### 文章:
========

起業から10年目突入、累積17億円を調達し連続起業してきた訳
起業したのが9年前の2012年11月で、よく考えたら10年目に突入してました。
起業は1年後の生存率が72%、5年後には40%になる中で、ここまで続けてくることが出来ました。
ひとえに応援頂いている皆様からのご指導ご鞭撻があってこそ。引き続き、よろしくお願い申し上げます。
そこで、今日は私のこれまでの連続起業をエクイティファイナンスの面からまとめてみたいと思います。
なんで、こんなに連続起業してきたのか。その訳も最後に書いてみたいと思います。
自分自身にとってのメモ代わりでもあります。
バックグラウンド
そもそも起業する前は何をしていたのか?というと、大学時代は大阪大学でコンピュターを専攻していた。
勢いあまって、博士号(Design and Evaluation of Automatic Test Generation Strategies for Functional Testing of Software)を取得している。ただし、自分は研究は向いていなかった。博士課程の時は、早く働きたくてうずうずしていた。
学生の時から、起業を意識していた。でもなぜしなかったのか。大阪の片田舎の大学で学生しかしてなかったので、ビジネスのビも知らない自分は、起業なんて無理無理と思っていたから。

========

### エントリー一覧:
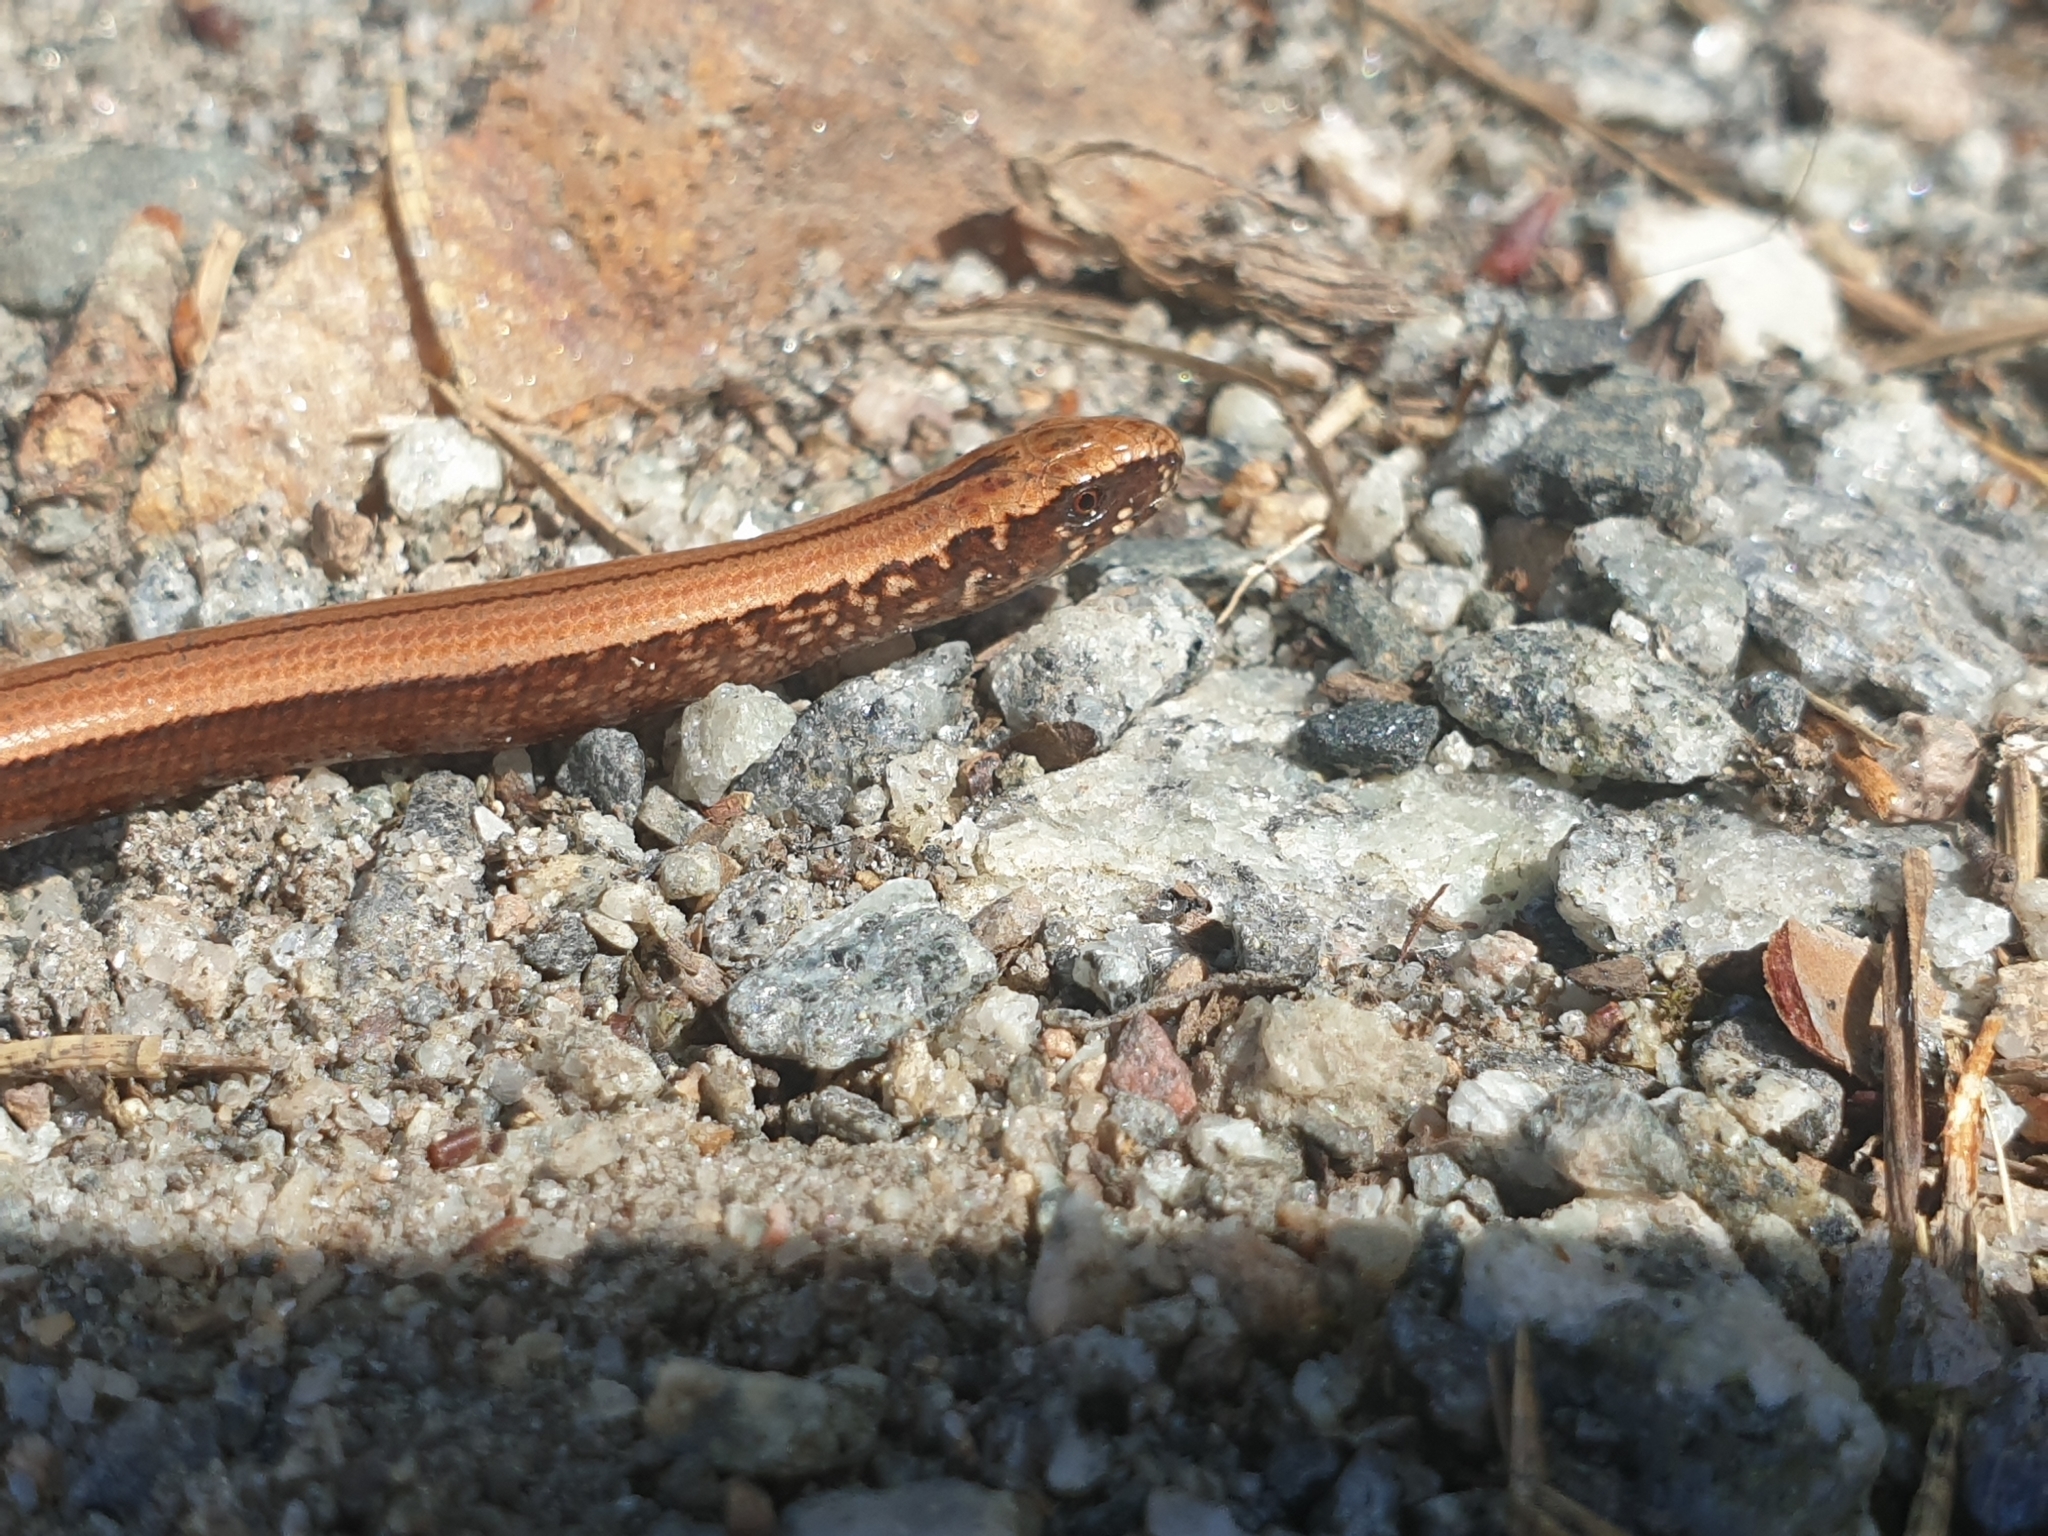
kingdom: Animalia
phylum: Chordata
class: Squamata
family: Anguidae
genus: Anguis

========

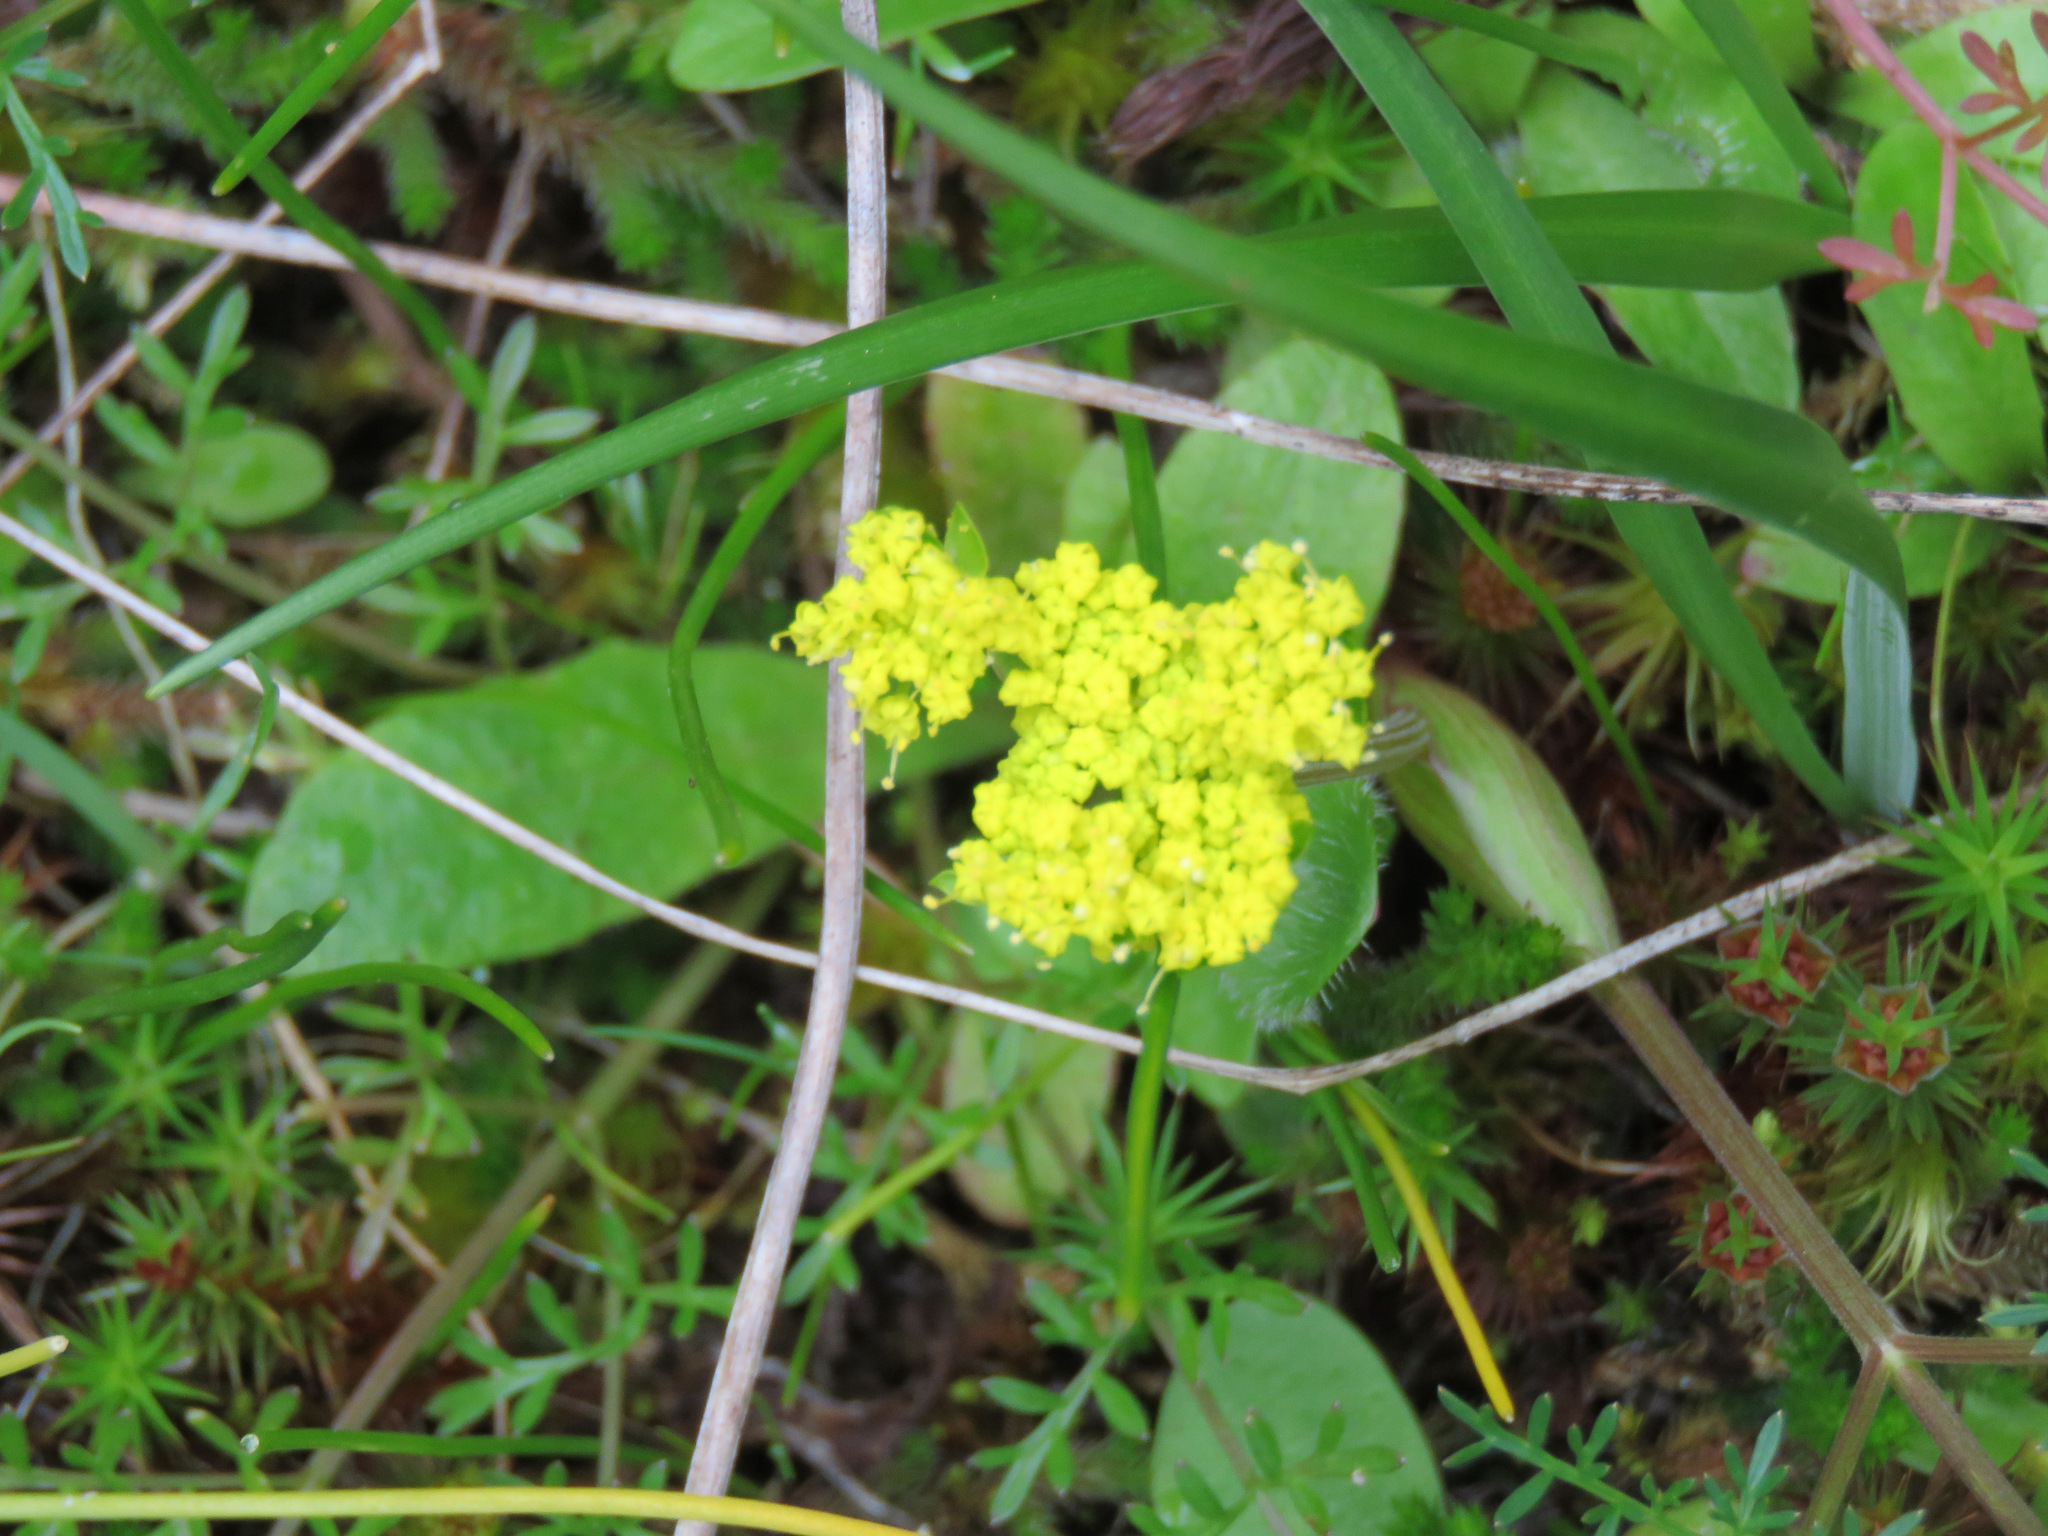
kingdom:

========

### やること:
文章では、書いた人が起業したのはいつだと書かれていますか。

### 解答:
2012年11月です。